Nvidia has given us some sort of update on the cable melting controversy that has hit some owners of the new flagship RTX 4090 graphics card – though no doubt this isn’t the news hit by the issue.
For the uninitiated, here’s the well-documented problem with the included ’12VHPWR’ adapter that allows the RTX 4090’s 16-pin connector to be connected to ATX 2.0 power supplies (as opposed to brand new ATX 3.0 models – we’ll explain more about all this here).
So, what’s Team Green’s big update? Nvidia told KitGuru (opens in new tab)“We are continuing to investigate the reports, but we don’t have any further details to share yet. Nvidia and our partners are committed to supporting our customers and ensuring an accelerated RMA process for them.”
Nvidia came out early to say it would be investigating this issue, as you’d hope, so that update is just to let us know that this investigation process continues, and there’s nothing else to say just yet.
Analysis: theories galore are still buzzing
It’s disappointing to get what’s basically a “non-update” kind of thing from Nvidia. Obviously it’s a complex issue to tackle, but we hope it won’t be too long before we hear something concrete about what Team Green thinks is going on here.
The problem is that the longer we don’t get an official answer, the more other theories (some quite disturbing) floating around about what could be causing these melting adapter cable incidents (including allegations of under-specified 150V cables, as Tom’s hardware (opens in new tab)who saw this update points out).
However, the leading theory seems to be that any melting adapter or cable issues are wrapped up in the adapter not sitting properly in the port on the GPU itself.
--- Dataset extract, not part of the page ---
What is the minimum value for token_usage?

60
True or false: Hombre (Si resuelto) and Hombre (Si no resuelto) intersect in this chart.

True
This was an idea that was suggested early on, and it makes sense – the problem is that if a proper and complete connection is not made between connector and port, it can be dangerous (particularly because of the hefty amount of power being consumed by the RTX 4090).
What doesn’t help is that the installation of the adapter can be heavy in some scenarios as users have to bend the cable sharply to fit it against the side panel of their case due to the gigantic size of the RTX 4090. something you should absolutely avoid, although, as noted, we still don’t have definitive proof of the cause here.
Hopefully Nvidia will have a more enlightening update soon enough, as this is certainly one of the most annoying situations to hit a new graphics card in recent memory.